Then all hell breaks loose.

Mandy runs screaming, yipping at the top of her lungs from the manure pile. The cat runs up to Mandy trying to figure out what is wrong with her. I grab the puppy and hold her. She's biting at her behind. I assume she was stung by a hornet or wasp in the flowers around the manure. Dawn rushes out of the house and walks the hundred yards toward the middle of our expansive " back yard". Then, I slap my forehead. Mandy brushed against the electric fence. I pay no attention the the single wire running near the ground. The cat slinks below the wire, hip to the current pulsing through it.

Mandy is busted twice to her dog house and penned up area yesterday. She runs down the lane which is our driveway paying no heed to my exhortations or threats. A little further down the lane it turns and connects with the state highway. The county is quick to spend stimulus money widening the highway, making it safer for winter traffic. Dump trucks, road graders, pick-up trucks pulling long cattle trailers and an assortment of beer and milk trucks run highway 131 daily. Pucci, the cat runs with me out of concern for the puppy as I intercept her at the top of the hill. When she's allowed to run free, she seems contrite, yet I check the windows frequently, for signs that she's nearby.

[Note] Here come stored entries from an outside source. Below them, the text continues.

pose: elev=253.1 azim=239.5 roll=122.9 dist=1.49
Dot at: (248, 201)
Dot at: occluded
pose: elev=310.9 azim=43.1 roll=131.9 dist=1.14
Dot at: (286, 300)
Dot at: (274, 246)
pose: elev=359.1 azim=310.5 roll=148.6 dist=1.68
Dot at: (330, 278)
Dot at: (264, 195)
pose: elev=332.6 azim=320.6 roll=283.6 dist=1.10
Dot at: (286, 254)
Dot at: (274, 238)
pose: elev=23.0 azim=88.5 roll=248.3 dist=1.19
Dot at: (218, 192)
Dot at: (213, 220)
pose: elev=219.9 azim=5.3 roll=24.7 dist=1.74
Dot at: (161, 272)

In the evening Mandy's learned that she can leap on my lap as I sit in the recliner, if the leg rest is at the right angle. She snurfles my ears giving them a quick wash and jumps down to gnaw at a rawhide toy. I ask the dog to come out with me at dusk to help round up the cat. Either from her barking at bats flying in circles over the front yard or because of her mile a minute crazy running in circles, the Pooch quickly appears to check out the commotion. Flies have been amassing on the window and door screens toward dusk. It's a prelude to the fall Japanese beetle invasion. I pick up the cat not wanting to wait for him to decide if he wants to come inside for the night. It also saves him from a quick nip at the ears by Mandy. No matter how quickly I try to get both animals inside, in the morning I spend fifteen minutes swatting flies and vacuuming the floor of carcasses.

I stifle an urge to find my Peter, Paul and Mary album. It's one of the first albums I bought as a youngster along with early Rolling Stones and the Kingston Trio. Chop wood , carry water, the Zen advice when you're stumped with a problem or stuck in a rut works well for me. I toss chair covers in the wash, vacuum cat hair off a side chair, sweep up nacho crumbs from last night's movie experience-Frost and Nixon, turn another chair against the wall so the cat isn't tempted to use it as a scratching post and put away beef jerky I made a few days ago. I check the kids outside. Both are quiet. Aw shucks.